Red Centre beef success about agility and chasing niches
The Hayes family's Undoolya Station: agile and open to new ways.
THE agility to switch to more profitable options as seasons and markets dictate and the willingness to “have a crack at anything” has served Red Centre beef producers the Hayes family well.
In a part of the world where you have to grade your own roads and put up your own power lines, Ben Hayes says chasing every niche and every premium becomes a necessity.
Ben and his brothers Andy and Richie are fifth generation on “Undoolya Station”, just outside Alice Springs, the oldest pastoral lease in the Northern Territory.
It’s 144,000 hectares of Todd River floodout country and arid grazing lands dominated by buffel pasture and flanked by the spectacular MacDonnell Ranges.

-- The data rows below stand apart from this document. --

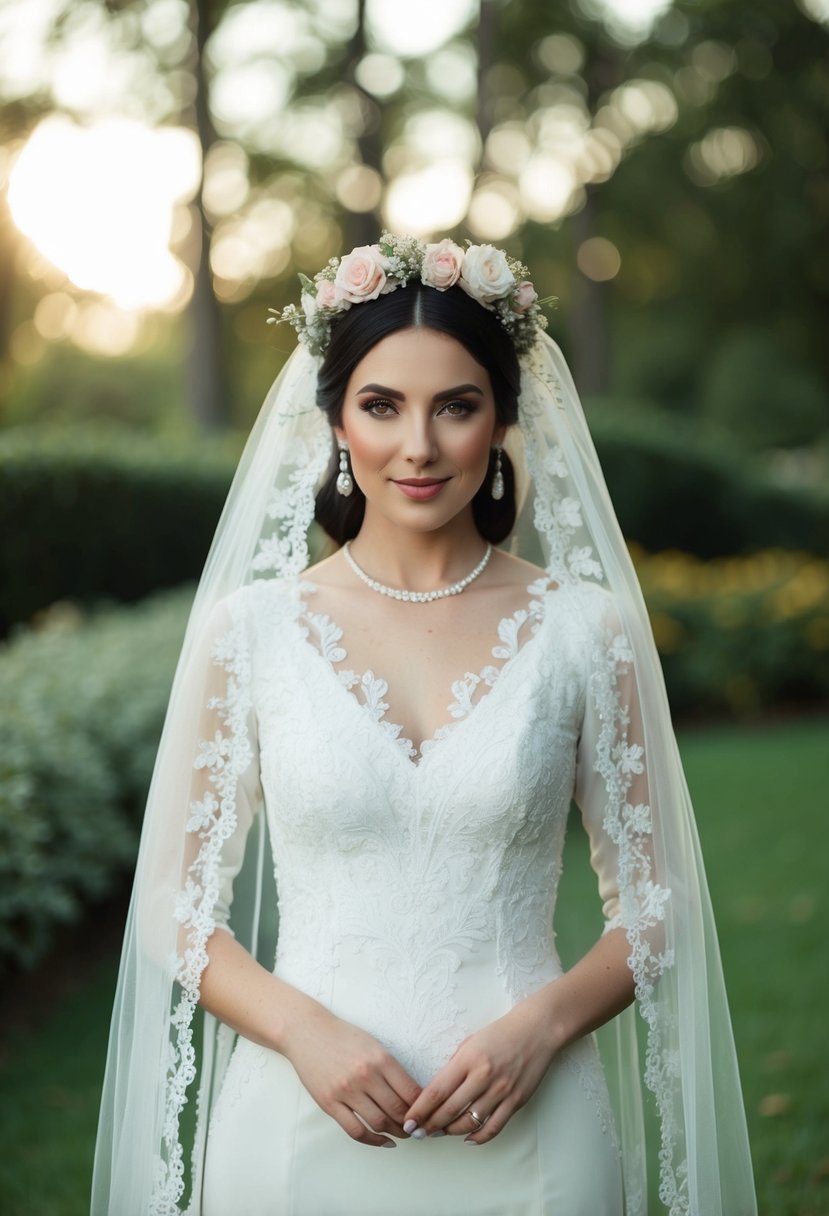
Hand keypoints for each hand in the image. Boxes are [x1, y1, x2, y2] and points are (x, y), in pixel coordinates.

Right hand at [283, 1003, 421, 1147]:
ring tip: (403, 1135)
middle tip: (418, 1128)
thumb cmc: (343, 1036)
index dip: (423, 1108)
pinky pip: (355, 1130)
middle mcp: (365, 1076)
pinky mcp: (329, 1103)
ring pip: (379, 1123)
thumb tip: (411, 1094)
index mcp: (381, 1059)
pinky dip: (373, 1141)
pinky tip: (383, 1141)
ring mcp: (346, 1091)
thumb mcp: (373, 1045)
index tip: (428, 1114)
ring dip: (395, 1133)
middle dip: (412, 1124)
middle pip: (397, 1110)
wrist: (307, 1031)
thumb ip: (391, 1068)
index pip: (410, 1092)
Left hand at [402, 991, 556, 1144]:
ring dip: (451, 1132)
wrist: (537, 1030)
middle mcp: (484, 1076)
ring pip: (469, 1123)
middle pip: (449, 1110)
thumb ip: (455, 1066)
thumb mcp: (471, 1042)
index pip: (437, 1091)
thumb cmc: (500, 1033)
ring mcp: (501, 1091)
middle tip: (418, 1133)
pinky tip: (468, 1138)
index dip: (420, 1110)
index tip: (409, 1121)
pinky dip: (478, 1137)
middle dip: (430, 1125)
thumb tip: (438, 1092)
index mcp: (468, 1059)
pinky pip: (494, 1127)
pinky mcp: (516, 1101)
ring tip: (440, 1133)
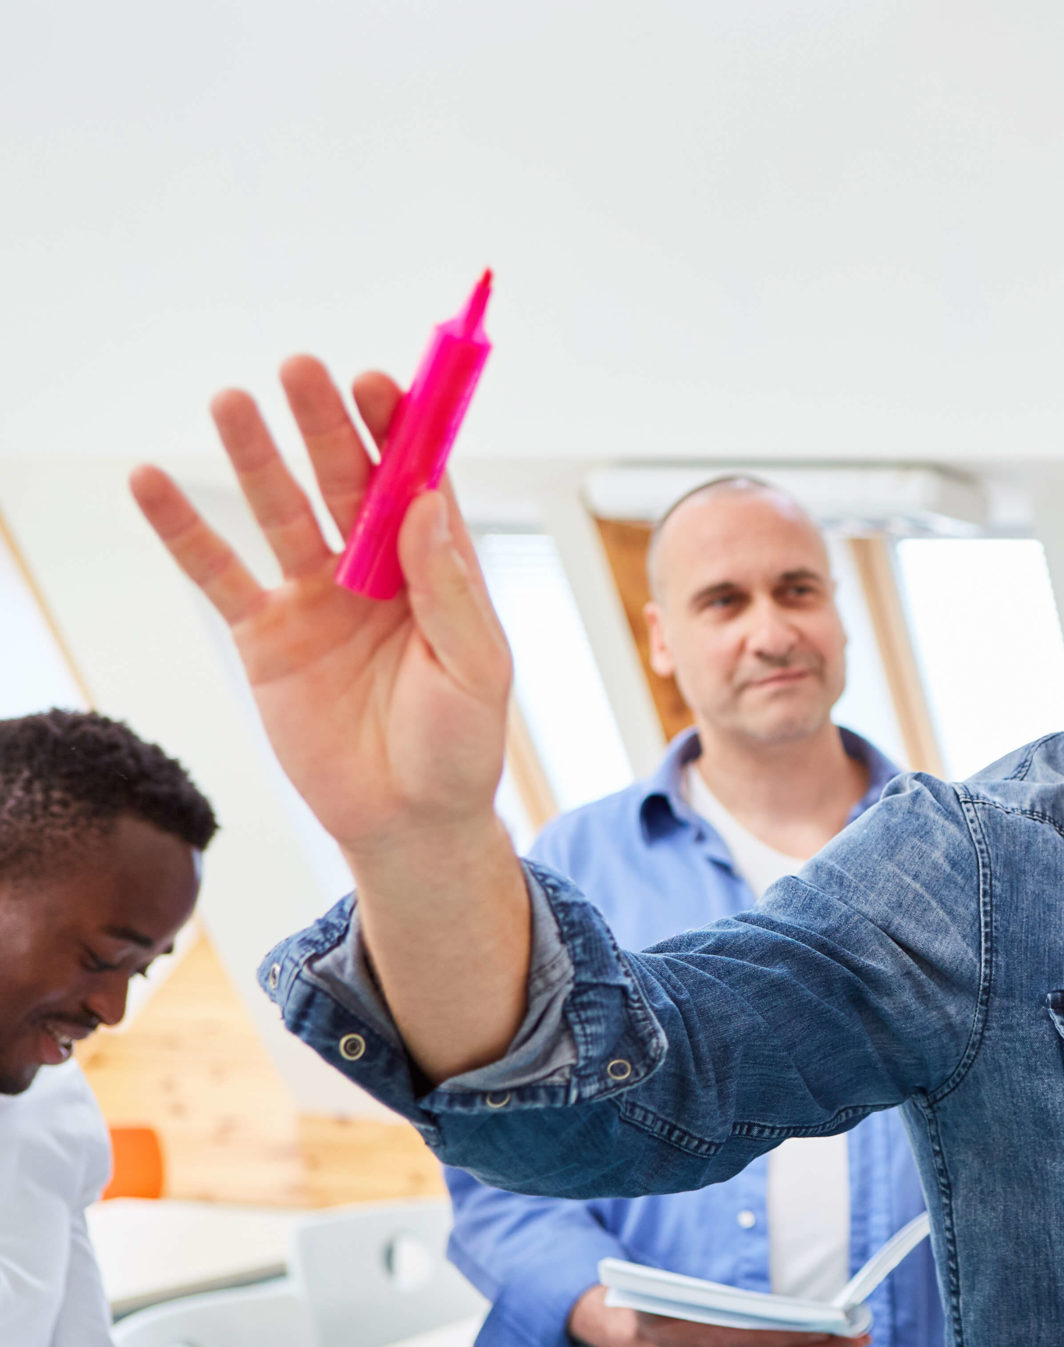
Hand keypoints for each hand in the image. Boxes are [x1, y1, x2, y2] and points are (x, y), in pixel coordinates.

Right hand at [131, 359, 512, 859]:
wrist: (407, 821)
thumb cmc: (460, 746)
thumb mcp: (476, 669)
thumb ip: (449, 590)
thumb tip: (424, 504)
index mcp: (438, 571)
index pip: (416, 484)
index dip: (399, 433)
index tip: (382, 384)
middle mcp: (376, 572)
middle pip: (345, 481)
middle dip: (325, 425)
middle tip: (303, 370)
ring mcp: (317, 598)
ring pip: (280, 511)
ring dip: (255, 457)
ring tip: (230, 400)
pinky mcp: (266, 636)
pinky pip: (218, 574)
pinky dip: (183, 530)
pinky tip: (151, 481)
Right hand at [567, 1286, 869, 1346]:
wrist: (636, 1344)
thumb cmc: (649, 1309)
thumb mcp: (654, 1298)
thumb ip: (670, 1297)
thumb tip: (682, 1293)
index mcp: (710, 1343)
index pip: (765, 1340)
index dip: (800, 1334)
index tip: (829, 1326)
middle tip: (862, 1336)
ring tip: (857, 1341)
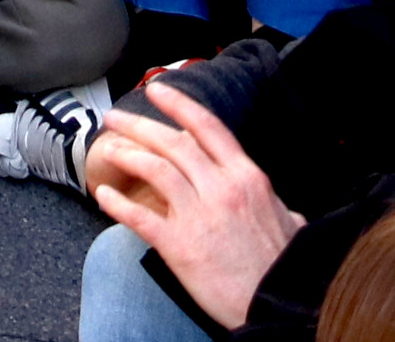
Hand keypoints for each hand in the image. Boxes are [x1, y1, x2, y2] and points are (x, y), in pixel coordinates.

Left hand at [82, 80, 303, 331]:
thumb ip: (275, 206)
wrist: (282, 305)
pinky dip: (118, 204)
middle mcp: (222, 189)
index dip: (178, 104)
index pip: (207, 127)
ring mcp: (199, 216)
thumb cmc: (287, 268)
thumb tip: (281, 208)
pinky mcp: (181, 247)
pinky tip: (103, 196)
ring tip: (107, 150)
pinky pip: (141, 218)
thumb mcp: (290, 223)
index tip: (156, 89)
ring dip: (126, 155)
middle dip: (139, 125)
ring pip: (155, 169)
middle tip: (115, 118)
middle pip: (173, 143)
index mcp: (247, 177)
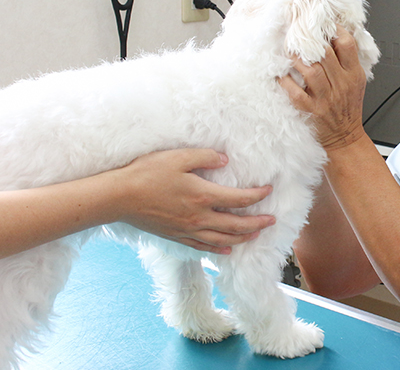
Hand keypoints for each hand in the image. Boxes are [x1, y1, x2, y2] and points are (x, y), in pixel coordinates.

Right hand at [114, 149, 274, 253]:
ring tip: (255, 234)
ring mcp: (187, 230)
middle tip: (272, 221)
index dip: (257, 196)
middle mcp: (199, 217)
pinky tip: (226, 250)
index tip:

It produces certified organic grassfed beef from a Poll Hereford herd.
“Undoolya” also has a horticulture enterprise irrigated from an allocation to the Mereene Aquifer.

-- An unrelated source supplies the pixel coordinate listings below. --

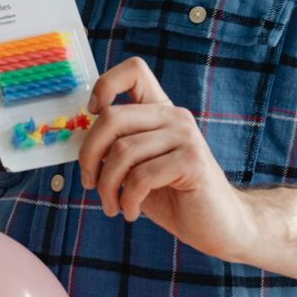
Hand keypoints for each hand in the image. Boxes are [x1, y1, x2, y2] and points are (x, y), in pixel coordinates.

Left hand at [77, 57, 256, 262]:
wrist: (217, 225)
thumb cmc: (172, 196)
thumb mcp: (137, 167)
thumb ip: (116, 147)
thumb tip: (78, 142)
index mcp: (160, 111)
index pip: (135, 71)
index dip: (105, 84)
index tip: (92, 114)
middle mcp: (174, 116)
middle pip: (112, 117)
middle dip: (88, 155)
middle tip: (90, 184)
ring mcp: (186, 137)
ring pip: (122, 152)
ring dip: (108, 187)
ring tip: (112, 206)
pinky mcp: (193, 162)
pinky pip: (141, 177)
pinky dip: (127, 200)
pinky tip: (131, 212)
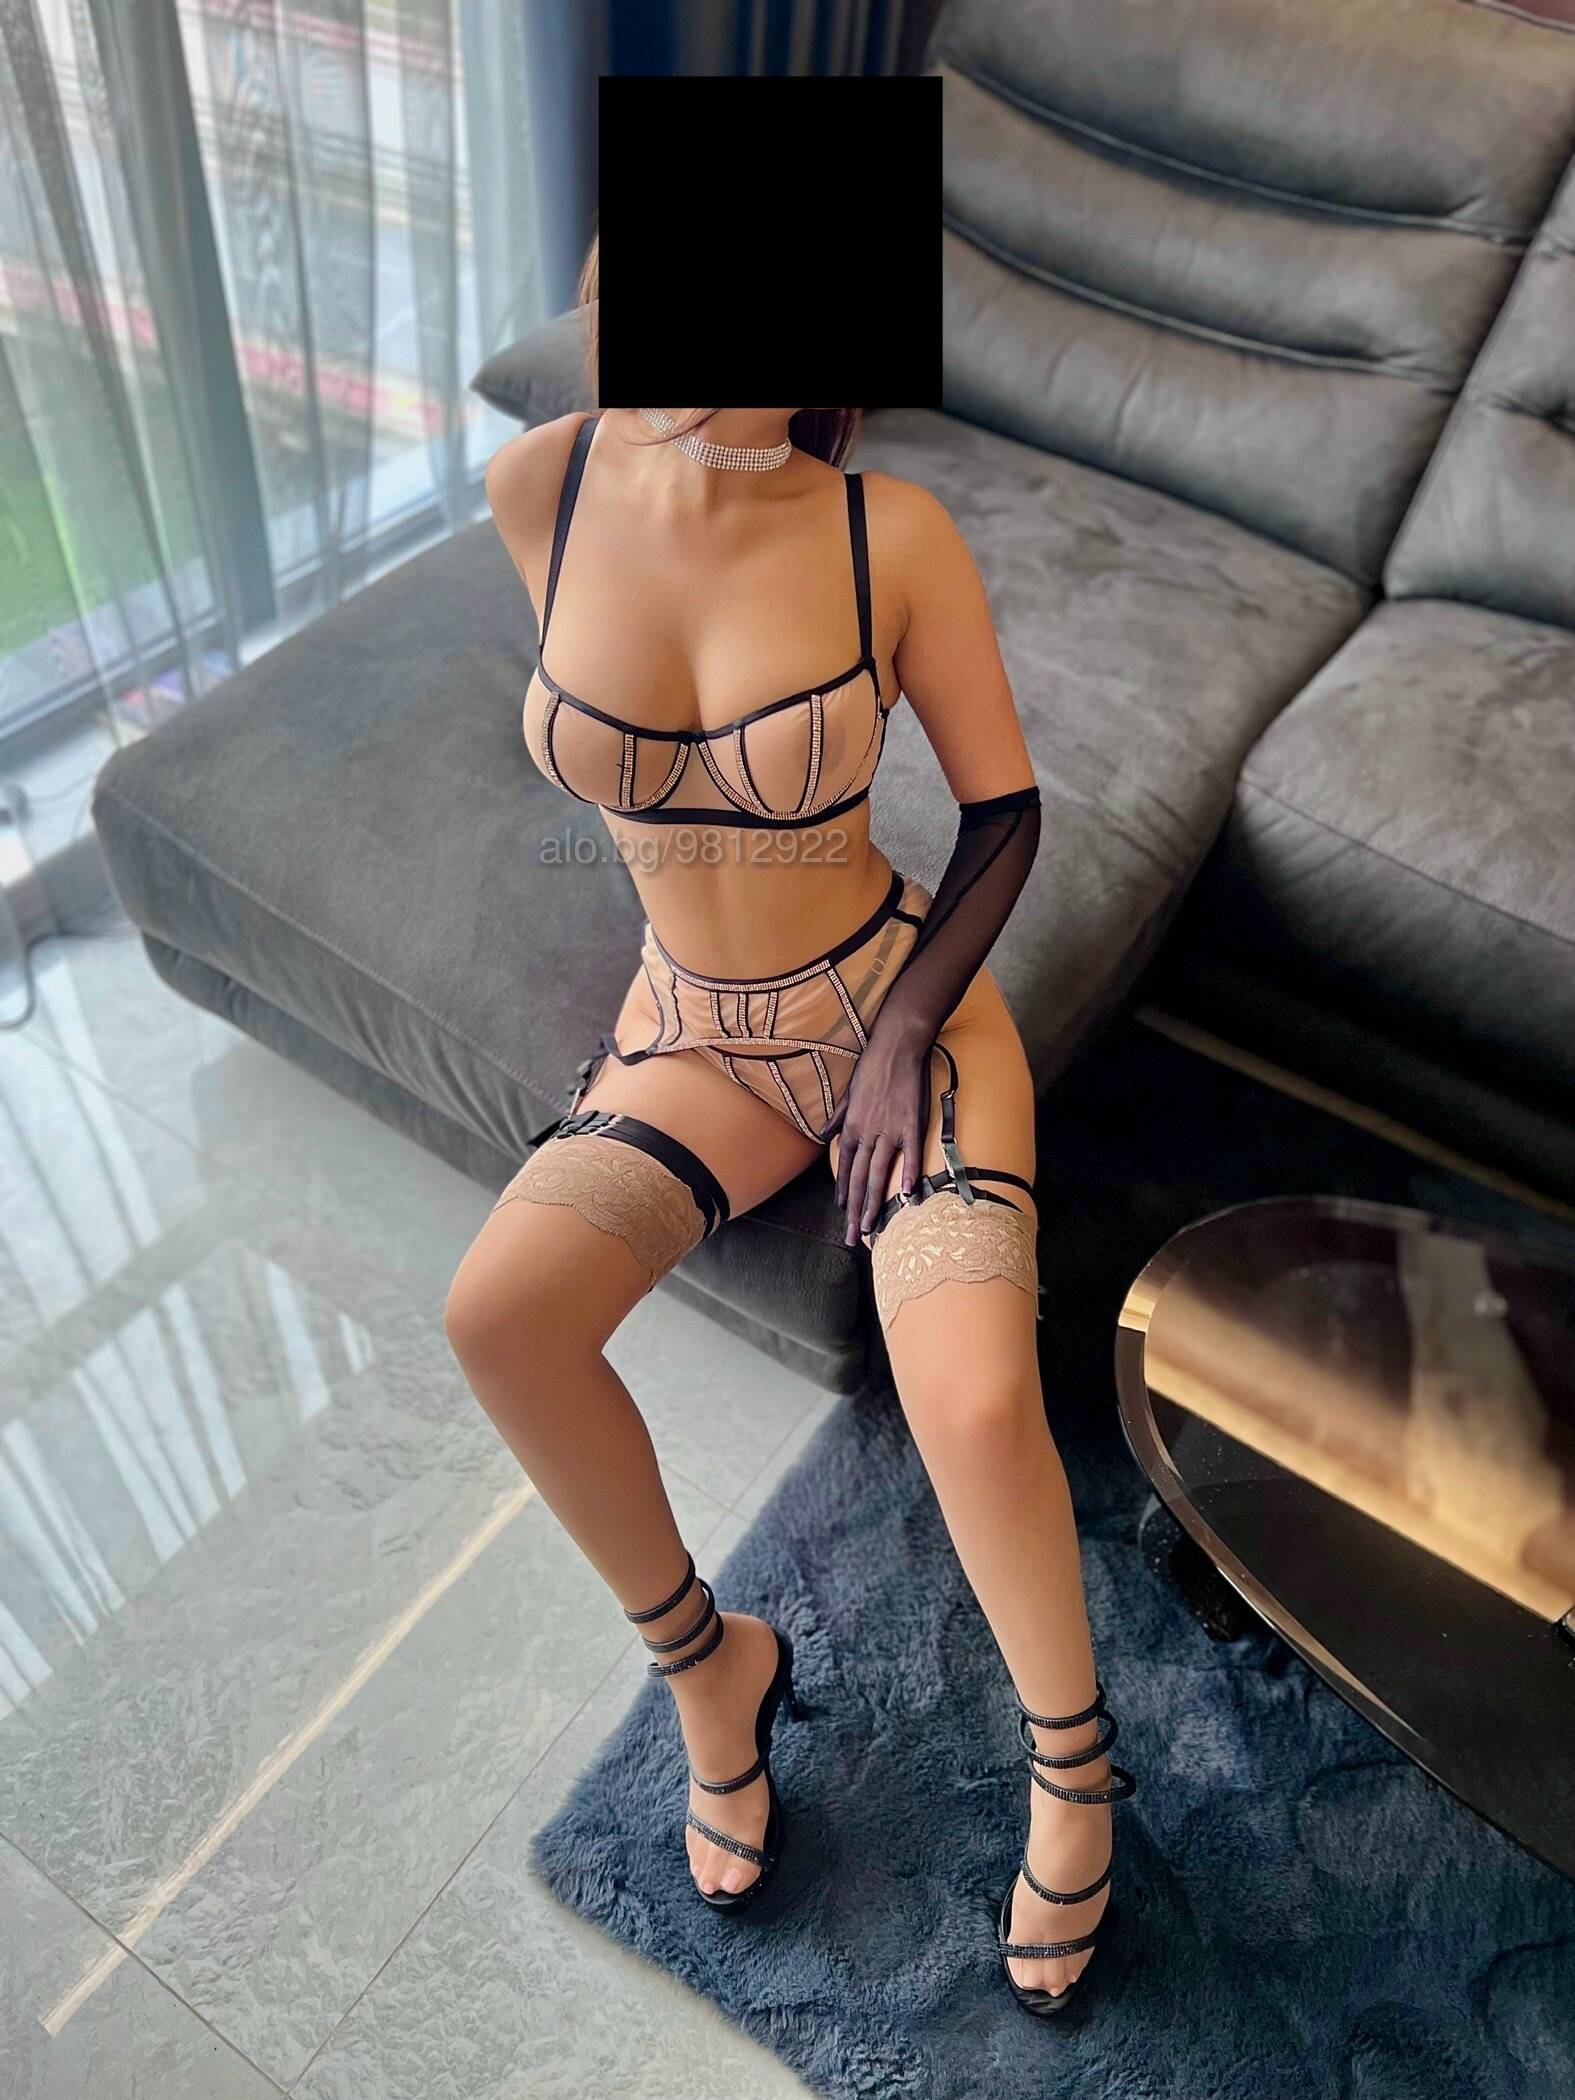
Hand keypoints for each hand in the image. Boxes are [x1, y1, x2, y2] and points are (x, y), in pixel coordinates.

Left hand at [824, 1021, 932, 1246]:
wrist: (896, 1045)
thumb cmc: (872, 1066)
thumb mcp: (848, 1093)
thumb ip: (836, 1117)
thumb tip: (823, 1134)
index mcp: (851, 1126)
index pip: (845, 1167)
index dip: (844, 1191)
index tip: (843, 1211)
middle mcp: (867, 1132)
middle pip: (859, 1178)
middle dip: (855, 1210)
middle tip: (853, 1236)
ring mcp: (890, 1129)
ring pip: (879, 1173)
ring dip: (874, 1203)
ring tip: (872, 1228)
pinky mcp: (912, 1123)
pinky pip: (910, 1154)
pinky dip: (908, 1174)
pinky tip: (907, 1196)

It’s mostly table grapes but the Hayes brothers have “had a crack” at sweet potatoes, onions, cabbage, pumpkins and plenty more as well.
Ben and Nicole, and Andy and his family, look after the cattle while Richie looks after the grapes.
Looking over a carpet of green across his country last week, Ben Hayes joked “a bit of rain makes us all good managers.”
“Undoolya”, which typically receives around 280mm in a normal year, had no rain since January until 100mm fell around the grape farm area and 50mm elsewhere in November.
Jokes aside though, it seems a philosophy of thinking past the farmgate and being open to new ways - “if you aren’t you pretty quickly get left behind” - is the real secret to good management here.
The most productive “Undoolya” country can put two kilograms on a beast a day in a good season, Mr Hayes said.
Responsive describes both the country and management at “Undoolya”.
Traditionally fatteners, the Hayes brothers have at times turned off bullocks that were over a tonne liveweight or 620 kilograms dressed.
Droughts originally pointed them towards turning off younger cattle - in 2008 they didn’t have any weaners at all - and over the past decade they’ve looked to target other markets in pursuit of premiums.
In 2011 they became European Union accredited and started supplying feedlots in a fairly big way.
Their 400 to 500 kilogram steers can be turned off by 18 months.
They are also Meats Standards Australia accredited and have been organic for the past four years.
Organic premiums may have come off the boil a bit now, Mr Hayes said, “but because we moved quickly on this one, we got some very good early premiums for no extra production costs - just a bit more paperwork.”
“Organic was a natural progression on our management practices,” he said.
Bulls are sourced from South Australia and NSW. The Hayes look for a good doer, the ability to handle the Alice climate and the right pigment around eye as pink eye is an issue.
They prefer a classic Hereford look.
“Undoolya” generally sells between 1200 and 1600 head a year.
“We’re opportunists,” Nicole Hayes said.
“We muster, brand, take off anything able to be slaughtered, separate the steers - in amongst those there might be a few bulls we take out - and then it just depends on what feed we have on the ground and what’s most profitable.
“We have the ability to switch quickly. That’s the key for us.”
They will, for example, now hold off longer and fatten on this recent rain.
“Here, you have to target every niche available to be profitable,” Ben Hayes said.
“Freight is our biggest cost so we have to have a product able to reach those premiums.”
That goes for the grapes and vegetables too and in that case, it is having produce available at different times of the year to everyone else that delivers the niche.
In 2002, Richie and Leann cleared some Mulga scrub and put in vine posts. They now have 60,000 white grape vines on 60ha, marketed under the “Rocky Hill Table Grapes” label.
One grape vine uses the same amount of water as one cow, Mr Hayes said.
“We wanted a way to buffer against downturns in the cattle market,” he said.
They identified a two-to-three week gap in the table grape market, where other areas of the NT could not supply a product, but the Alice Springs environment could.
Across both cattle and horticulture, Nicole Hayes said their basic modus operandi was to care - for the animals, the country and the type of product they are putting their name to.
“We want to be known for quality not numbers,” she said.